# Is this a Real Cites Permit??



## spikethebest (Jul 14, 2008)

A lady is trying to sell me tortoises from another country, and I am trying to see if this is a scam or not. Please see the attached document. She also says that money gram or western union is the only way. She has also said that if i pay for shipping first, then i can pay the rest once I see the tortoises. It definitly sounds to good to be true...


----------



## Crazy1 (Jul 14, 2008)

Not sure if this is real Cory, but it is a license to own if it is real. *Not to import or export*. Check out these pages:http://www.fws.gov/international/permits/pets.html
http://www.doc.govt.nz/templates/MultiPageDocumentTOC.aspx?id=42606
http://ec.europa.eu/environment/cites/home_en.htm

for more info on import and export laws.
http://www.minlnv.nl/portal/page?_p...=PORTAL&p_document_id=110637&p_node_id=143274


----------



## agiletorts (Jul 14, 2008)

When in doubt, my advice is not to do it. There should be lots of tortoises being sold locally or through a reputable breeder.


----------



## chelonologist (Jul 14, 2008)

I suspect this is fake, and here's my red flag: A real CITES permit would list the species covered under the permit, not simply say "tortoise."


----------



## egyptiandan (Jul 14, 2008)

It's just a permit to keep a tortoise in the Netherlands. It's not a CITES permit for shipping animals out of the Netherlands. Also you would need an import permit Cory to get anything in from a foreign country.

Danny


----------



## spikethebest (Jul 14, 2008)

thank you all for your quick responses. And I have contacted the US WildLife to find out the proper procedure to get the import licenses. 

UPDATE!!!

----------------

The so-called permit is a complete fake. 

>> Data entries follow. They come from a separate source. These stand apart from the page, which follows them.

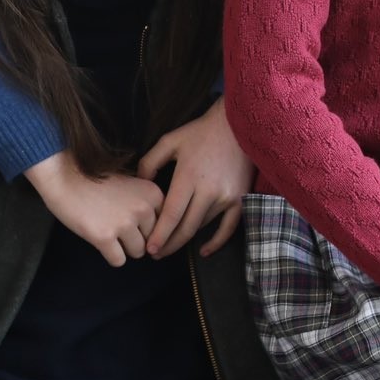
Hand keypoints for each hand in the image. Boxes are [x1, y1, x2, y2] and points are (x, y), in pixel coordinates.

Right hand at [24, 151, 163, 266]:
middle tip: (116, 223)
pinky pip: (118, 261)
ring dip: (123, 247)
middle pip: (151, 240)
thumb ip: (146, 203)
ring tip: (108, 229)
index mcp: (153, 193)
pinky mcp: (105, 237)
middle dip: (136, 237)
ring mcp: (124, 223)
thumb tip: (157, 233)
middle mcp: (143, 208)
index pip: (164, 225)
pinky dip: (110, 254)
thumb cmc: (95, 179)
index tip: (134, 222)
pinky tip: (99, 237)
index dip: (148, 226)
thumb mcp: (130, 183)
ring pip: (137, 253)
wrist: (64, 175)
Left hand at [137, 96, 253, 258]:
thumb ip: (150, 162)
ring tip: (170, 246)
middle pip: (186, 227)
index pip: (171, 214)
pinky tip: (203, 251)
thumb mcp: (169, 141)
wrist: (236, 125)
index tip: (149, 248)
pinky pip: (229, 229)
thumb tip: (139, 183)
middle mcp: (208, 191)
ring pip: (202, 227)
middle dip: (169, 244)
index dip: (159, 234)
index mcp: (189, 176)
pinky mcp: (241, 200)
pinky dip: (216, 243)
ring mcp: (227, 197)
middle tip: (155, 254)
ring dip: (186, 240)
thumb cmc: (199, 132)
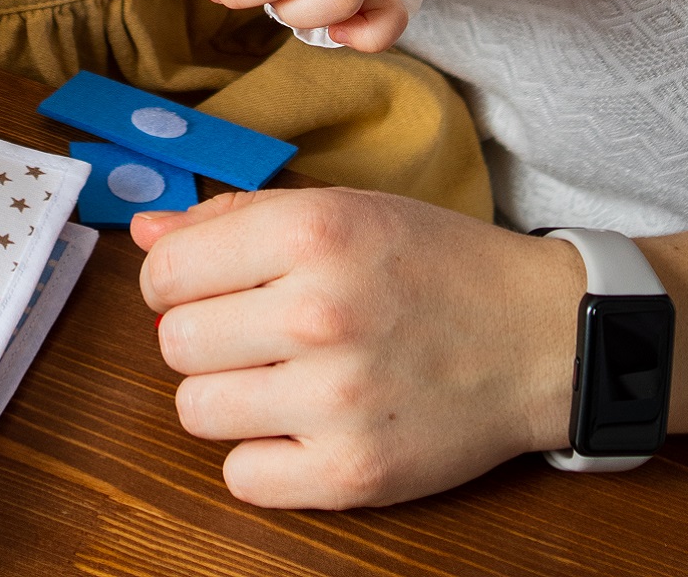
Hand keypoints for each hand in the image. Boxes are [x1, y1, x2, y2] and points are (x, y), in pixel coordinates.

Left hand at [133, 192, 687, 509]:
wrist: (540, 335)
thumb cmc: (433, 263)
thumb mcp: (340, 209)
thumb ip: (234, 218)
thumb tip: (147, 235)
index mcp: (311, 231)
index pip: (166, 272)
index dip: (174, 280)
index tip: (206, 285)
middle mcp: (318, 312)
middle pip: (175, 342)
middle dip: (202, 335)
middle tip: (251, 331)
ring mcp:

This is a well known fraud based in West Africa. They have no tortoises. They just collect your money (Western Union) and disappear. They are untraceable. You may as well do business with the so-called relatives of deceased Nigerian dictators. You have as much chance of getting your money back!

Andy Highfield
www.tortoisetrust.org


----------



## spikethebest (Jul 14, 2008)

Here is everything I know about the fake illegal people. I want to share as much as possible, so no one is taken advantaged of. 

first email from person..

email from [email protected] name-- Meghan Waa
****************************************************

Hello,Am located in the North West Province of Cameroon.Find a group of photo of Aldabras and a group photo of Galapagos.You can reach me on phone number +237 77 89 08 28 or 00237 99 90 55 35 for more talk,if ok then get back with your full mailing address and when you will want the animals to be delivered and your full ORDER.The Galopagoes young will go for 60 euros,then adults for 460 euros.The Aldabra young will go for 70 euros,then adults for 500 euros.

here are some pics she included in her email...

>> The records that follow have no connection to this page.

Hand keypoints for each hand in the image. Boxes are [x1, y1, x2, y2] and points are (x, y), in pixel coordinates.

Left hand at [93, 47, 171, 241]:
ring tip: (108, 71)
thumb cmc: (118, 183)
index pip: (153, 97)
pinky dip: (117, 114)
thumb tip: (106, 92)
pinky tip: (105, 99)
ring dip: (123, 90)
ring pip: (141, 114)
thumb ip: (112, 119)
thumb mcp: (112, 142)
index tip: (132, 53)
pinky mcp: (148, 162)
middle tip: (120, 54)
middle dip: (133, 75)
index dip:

*******************************************

second email....

sorry for let reply,my internet had a problem so that is why i could not replying in time.Let me know how many you will take?I gave you the prices for both adults and young ones so let me know what you will take.Also when do you want the animals to sent.Get back to me as soon as possible or you can reach me phone number 00237 99905535 or 00237 77890828.Get back to me with your phone number.You will have to use the western union to make the payments.

Mofor Frankline ......................Name
?????? ...............................Amount

?????? ......................................MTCN ( control number )
Kribi ..........................................City/State
Cameroon ...........................................Country
Who Cares ........................................Test Question
God .................................................Test Answer


After you make the payments get back to me with the MTCN ( control number ) and the amount. do will want the animals to be delivered at your home address.

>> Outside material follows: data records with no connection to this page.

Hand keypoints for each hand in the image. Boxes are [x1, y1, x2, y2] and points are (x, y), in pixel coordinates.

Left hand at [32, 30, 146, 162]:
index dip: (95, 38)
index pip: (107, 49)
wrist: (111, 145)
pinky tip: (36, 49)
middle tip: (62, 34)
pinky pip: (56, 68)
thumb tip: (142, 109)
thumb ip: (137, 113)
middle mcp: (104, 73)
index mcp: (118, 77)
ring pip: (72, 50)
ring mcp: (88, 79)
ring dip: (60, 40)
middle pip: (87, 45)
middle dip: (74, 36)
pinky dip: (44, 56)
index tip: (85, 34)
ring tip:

*********************************

 *PLEASE BUYER BEWARE!!!!!!!!! *


----------



## Isa (Jul 14, 2008)

Thanks for the info Cory


----------



## Redfootedboxturtles (Jul 14, 2008)

any ways you cant buy from other countrys unless you , your self have an import licences. corret?


----------



## spikethebest (Jul 14, 2008)

i was told by the US Wildlife Service that upon inspection of said animals, with 48 hours advanced notice, and an export certificate from exported country showing captive bred and not wild caught, then i can be issued a one time license. If it would be a regular operation, then more thorough licenses are required and more time is necessary.


----------



## agiletorts (Jul 14, 2008)

I would like to hear if anyone ever purchased from these people and they're all really as bad as we thought they are? I heard many stories, but not sure if there were ever successful transactions before.


----------



## Josh (Jul 15, 2008)

agiletorts, this was a scam...read the thread for more information.


----------